What needs to be done: Below are the records; copy every line in them that holds the string "image".

Data:
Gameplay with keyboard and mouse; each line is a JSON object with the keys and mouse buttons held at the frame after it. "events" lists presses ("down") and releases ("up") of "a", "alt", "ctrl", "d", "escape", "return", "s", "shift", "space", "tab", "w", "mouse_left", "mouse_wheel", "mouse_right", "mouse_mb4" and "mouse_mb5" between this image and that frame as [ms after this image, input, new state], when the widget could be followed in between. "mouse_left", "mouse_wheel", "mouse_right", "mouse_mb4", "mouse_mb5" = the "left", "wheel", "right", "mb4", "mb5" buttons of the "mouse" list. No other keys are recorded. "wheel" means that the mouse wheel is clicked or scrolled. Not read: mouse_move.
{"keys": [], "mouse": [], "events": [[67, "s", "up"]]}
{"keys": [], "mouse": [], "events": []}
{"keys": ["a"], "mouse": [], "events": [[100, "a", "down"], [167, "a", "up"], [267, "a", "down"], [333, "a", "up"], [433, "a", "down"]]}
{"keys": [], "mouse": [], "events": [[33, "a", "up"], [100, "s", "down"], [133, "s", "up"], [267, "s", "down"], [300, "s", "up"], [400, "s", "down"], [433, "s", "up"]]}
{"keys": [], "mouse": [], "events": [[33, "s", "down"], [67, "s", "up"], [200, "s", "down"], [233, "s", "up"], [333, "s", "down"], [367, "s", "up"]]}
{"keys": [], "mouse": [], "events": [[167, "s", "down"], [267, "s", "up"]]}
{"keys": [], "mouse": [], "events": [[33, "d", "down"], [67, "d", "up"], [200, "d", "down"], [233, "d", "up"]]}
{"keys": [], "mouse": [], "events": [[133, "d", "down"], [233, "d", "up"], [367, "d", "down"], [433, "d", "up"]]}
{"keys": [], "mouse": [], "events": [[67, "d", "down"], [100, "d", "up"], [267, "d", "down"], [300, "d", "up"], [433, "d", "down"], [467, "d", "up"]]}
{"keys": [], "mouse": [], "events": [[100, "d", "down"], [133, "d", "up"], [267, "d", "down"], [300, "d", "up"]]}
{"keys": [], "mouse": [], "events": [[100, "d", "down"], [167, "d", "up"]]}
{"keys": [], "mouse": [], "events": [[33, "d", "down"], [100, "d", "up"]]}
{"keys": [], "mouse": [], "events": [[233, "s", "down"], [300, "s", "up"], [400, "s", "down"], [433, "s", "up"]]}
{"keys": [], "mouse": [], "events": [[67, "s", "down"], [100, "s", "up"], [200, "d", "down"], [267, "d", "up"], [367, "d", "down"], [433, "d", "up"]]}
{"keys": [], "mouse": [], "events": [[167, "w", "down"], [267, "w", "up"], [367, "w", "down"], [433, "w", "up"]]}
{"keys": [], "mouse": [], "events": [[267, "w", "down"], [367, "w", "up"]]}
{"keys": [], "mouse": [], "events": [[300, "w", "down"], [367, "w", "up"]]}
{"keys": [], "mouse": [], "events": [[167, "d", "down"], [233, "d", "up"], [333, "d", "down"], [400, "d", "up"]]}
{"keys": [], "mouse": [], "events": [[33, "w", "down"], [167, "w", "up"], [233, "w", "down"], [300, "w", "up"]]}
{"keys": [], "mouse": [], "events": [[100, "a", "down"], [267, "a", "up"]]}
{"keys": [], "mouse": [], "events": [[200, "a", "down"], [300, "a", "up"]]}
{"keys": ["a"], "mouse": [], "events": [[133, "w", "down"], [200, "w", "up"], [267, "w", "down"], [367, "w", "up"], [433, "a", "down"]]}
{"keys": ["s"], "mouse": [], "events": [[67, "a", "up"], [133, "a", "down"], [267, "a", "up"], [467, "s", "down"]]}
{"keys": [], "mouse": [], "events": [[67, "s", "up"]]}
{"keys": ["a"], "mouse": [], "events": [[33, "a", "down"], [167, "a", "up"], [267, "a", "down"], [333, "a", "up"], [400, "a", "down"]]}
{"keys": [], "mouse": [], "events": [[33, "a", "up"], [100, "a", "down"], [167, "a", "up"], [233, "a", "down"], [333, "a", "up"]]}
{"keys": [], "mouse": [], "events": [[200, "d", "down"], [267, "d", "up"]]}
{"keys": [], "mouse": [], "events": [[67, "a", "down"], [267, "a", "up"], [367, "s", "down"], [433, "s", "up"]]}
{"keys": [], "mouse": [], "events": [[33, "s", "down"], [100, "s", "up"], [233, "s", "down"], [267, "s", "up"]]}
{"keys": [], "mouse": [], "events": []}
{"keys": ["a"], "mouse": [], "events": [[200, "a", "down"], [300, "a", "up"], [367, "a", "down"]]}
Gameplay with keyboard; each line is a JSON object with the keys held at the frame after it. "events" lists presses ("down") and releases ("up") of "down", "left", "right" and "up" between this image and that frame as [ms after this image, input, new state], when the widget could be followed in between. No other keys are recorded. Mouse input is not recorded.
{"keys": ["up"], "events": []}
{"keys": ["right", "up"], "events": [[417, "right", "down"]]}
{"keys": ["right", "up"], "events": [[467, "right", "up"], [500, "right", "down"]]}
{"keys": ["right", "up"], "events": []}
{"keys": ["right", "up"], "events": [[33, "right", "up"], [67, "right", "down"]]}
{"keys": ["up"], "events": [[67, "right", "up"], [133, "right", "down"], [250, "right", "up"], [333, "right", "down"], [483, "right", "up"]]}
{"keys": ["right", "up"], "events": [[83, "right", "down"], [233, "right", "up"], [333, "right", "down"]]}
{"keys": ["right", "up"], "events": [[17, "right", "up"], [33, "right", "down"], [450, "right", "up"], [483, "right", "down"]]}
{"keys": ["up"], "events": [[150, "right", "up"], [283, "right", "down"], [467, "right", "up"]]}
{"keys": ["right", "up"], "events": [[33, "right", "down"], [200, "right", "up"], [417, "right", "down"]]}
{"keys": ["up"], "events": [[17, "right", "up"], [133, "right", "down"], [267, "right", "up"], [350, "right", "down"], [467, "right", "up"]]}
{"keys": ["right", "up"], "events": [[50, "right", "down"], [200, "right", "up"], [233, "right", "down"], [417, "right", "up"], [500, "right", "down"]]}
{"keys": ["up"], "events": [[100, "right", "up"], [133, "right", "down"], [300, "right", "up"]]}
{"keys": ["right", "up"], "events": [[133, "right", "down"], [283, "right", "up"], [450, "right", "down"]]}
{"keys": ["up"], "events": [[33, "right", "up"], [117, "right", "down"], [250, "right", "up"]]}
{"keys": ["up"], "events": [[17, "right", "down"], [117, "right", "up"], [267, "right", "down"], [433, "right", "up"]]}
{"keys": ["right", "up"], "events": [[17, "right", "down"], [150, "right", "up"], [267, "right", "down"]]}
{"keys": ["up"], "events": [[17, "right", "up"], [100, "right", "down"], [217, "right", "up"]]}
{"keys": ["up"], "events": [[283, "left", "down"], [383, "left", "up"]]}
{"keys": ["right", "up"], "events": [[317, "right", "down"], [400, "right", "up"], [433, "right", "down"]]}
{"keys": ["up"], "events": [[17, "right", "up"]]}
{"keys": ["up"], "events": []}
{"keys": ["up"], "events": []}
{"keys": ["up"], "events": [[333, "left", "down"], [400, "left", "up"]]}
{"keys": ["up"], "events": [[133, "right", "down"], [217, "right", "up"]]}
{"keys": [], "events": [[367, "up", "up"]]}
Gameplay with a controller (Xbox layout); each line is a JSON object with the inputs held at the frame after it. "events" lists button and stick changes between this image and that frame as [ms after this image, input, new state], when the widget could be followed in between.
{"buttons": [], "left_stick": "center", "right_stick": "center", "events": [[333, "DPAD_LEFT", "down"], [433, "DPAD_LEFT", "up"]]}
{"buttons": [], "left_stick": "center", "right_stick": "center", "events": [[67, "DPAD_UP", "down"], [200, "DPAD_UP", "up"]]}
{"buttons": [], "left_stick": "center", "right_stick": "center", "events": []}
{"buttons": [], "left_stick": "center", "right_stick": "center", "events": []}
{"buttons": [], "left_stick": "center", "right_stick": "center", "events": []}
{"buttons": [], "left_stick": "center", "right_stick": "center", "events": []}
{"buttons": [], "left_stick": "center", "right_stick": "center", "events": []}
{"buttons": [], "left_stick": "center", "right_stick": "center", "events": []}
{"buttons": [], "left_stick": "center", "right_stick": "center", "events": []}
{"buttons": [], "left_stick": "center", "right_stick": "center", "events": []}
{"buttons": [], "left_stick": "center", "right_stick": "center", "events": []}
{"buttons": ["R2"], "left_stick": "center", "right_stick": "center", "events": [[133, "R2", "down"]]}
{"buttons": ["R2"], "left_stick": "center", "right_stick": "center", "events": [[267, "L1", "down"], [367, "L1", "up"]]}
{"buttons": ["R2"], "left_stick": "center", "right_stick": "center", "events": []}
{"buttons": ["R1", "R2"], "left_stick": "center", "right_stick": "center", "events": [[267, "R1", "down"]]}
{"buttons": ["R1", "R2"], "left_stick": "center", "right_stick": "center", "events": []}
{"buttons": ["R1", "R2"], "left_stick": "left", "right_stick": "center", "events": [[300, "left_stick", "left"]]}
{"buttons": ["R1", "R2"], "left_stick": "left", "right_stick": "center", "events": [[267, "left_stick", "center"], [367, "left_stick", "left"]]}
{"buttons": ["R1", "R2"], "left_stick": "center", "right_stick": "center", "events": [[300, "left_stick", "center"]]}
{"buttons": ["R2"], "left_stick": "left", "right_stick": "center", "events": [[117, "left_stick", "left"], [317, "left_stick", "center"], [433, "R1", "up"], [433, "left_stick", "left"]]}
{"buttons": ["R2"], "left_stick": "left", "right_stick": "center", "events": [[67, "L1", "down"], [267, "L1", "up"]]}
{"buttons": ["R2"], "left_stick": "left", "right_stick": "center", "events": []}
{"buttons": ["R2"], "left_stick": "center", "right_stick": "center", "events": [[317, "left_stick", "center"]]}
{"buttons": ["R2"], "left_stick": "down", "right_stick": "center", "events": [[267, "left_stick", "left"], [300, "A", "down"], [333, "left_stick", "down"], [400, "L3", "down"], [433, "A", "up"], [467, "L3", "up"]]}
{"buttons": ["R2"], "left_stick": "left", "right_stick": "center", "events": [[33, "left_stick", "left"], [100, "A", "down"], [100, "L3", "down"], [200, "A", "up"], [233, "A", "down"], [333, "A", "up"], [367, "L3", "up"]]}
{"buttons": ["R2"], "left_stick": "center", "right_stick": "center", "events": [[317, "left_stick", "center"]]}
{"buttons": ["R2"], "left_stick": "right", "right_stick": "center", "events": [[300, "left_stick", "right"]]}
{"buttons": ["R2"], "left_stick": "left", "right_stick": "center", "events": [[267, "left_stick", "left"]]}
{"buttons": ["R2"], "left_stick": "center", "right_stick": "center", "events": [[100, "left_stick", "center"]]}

Output:
Gameplay with keyboard and mouse; each line is a JSON object with the keys and mouse buttons held at the frame after it. "events" lists presses ("down") and releases ("up") of "a", "alt", "ctrl", "d", "escape", "return", "s", "shift", "space", "tab", "w", "mouse_left", "mouse_wheel", "mouse_right", "mouse_mb4" and "mouse_mb5" between this image and that frame as [ms after this image, input, new state], when the widget could be followed in between. "mouse_left", "mouse_wheel", "mouse_right", "mouse_mb4", "mouse_mb5" = the "left", "wheel", "right", "mb4", "mb5" buttons of the "mouse" list. No other keys are recorded. "wheel" means that the mouse wheel is clicked or scrolled. Not read: mouse_move.
Gameplay with keyboard; each line is a JSON object with the keys held at the frame after it. "events" lists presses ("down") and releases ("up") of "down", "left", "right" and "up" between this image and that frame as [ms after this image, input, new state], when the widget could be followed in between. No other keys are recorded. Mouse input is not recorded.
Gameplay with a controller (Xbox layout); each line is a JSON object with the inputs held at the frame after it. "events" lists button and stick changes between this image and that frame as [ms after this image, input, new state], when the widget could be followed in between.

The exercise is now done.